*** TEXT SEGMENT
### The Search for Mjolnir 
Using data on thunderstorms and meteorite strikes, this notebook finds the most likely locations of Mjolnir, the mystical hammer of Thor.
Note: Thunder is the 2nd digit of 'FRSHTT', so thunder_df=weather_data[(weather_data['FRSHTT']//10)%2==1] would capture all instances of thunder

In [3]:
import pandas as pd
import math
import numpy as np

pd.options.mode.copy_on_write = True

# mile range of bounding box for finding stations to check thunder
mile_range=10
#constant value for determining thunderstorms above the average
thunder_over_avg=10
thunder_over_avg_ratio=1.5

#start and end dates to analyze as a list. combinations based on output from Thunder_data_per_station are in comments below
#start dates [1929,1970,1980,1990,2000,2010,2020]
file_start_dates=[2020]
#end dates[1969,1979,1989,1999,2009,2019,2025]
file_end_dates=[2025]

def geo_box(lat,long):
    """returns a list of 4 values for latitude and longitude that creates a bounding box
    a certain amount of miles away from the supplied longitute and latitude points
    as determined by the global variable 'mile_range'
    output: [min_lat, max_lat, min_long, max_long]"""
******
*** DATA FOR REVIEW
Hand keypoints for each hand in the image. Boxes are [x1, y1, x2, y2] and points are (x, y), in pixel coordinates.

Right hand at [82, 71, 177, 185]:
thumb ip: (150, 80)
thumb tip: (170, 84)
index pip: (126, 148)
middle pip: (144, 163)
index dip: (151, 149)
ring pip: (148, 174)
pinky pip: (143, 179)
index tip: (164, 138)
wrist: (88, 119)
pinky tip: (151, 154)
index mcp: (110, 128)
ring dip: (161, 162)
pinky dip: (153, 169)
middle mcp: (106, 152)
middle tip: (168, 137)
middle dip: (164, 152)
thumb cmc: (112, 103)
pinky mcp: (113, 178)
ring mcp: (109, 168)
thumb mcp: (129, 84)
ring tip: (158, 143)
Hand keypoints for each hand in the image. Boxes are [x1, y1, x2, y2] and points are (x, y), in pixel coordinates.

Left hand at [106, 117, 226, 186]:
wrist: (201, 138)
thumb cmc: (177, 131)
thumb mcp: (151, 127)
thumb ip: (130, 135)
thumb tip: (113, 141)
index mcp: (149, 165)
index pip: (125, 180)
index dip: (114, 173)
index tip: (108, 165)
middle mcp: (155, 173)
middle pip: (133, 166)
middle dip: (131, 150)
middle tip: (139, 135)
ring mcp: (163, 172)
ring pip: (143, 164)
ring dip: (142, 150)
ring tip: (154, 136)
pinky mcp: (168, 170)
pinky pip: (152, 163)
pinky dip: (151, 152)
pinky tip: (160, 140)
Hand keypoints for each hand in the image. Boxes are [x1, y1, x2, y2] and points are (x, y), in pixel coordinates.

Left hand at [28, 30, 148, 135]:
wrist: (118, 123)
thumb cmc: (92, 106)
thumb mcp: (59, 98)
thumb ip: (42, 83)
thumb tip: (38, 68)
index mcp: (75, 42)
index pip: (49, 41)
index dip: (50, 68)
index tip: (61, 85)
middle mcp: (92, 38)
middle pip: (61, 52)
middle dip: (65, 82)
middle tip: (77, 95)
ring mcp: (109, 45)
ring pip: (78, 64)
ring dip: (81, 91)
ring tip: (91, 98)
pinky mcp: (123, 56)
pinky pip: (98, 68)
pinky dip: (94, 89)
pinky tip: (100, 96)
******
- WORK INSTRUCTIONS
**A.** Reproduce the part of the Mjolnir notebook starting at "### The Search" and ending at "hammer of Thor.".
**B.** According to the Mjolnir notebook, which digit of 'FRSHTT' represents thunder?
The records have no connection to the Mjolnir notebook.

- ANSWERS BY ITEM
**A.**
### The Search for Mjolnir 
Using data on thunderstorms and meteorite strikes, this notebook finds the most likely locations of Mjolnir, the mystical hammer of Thor.

**B.** The 2nd digit.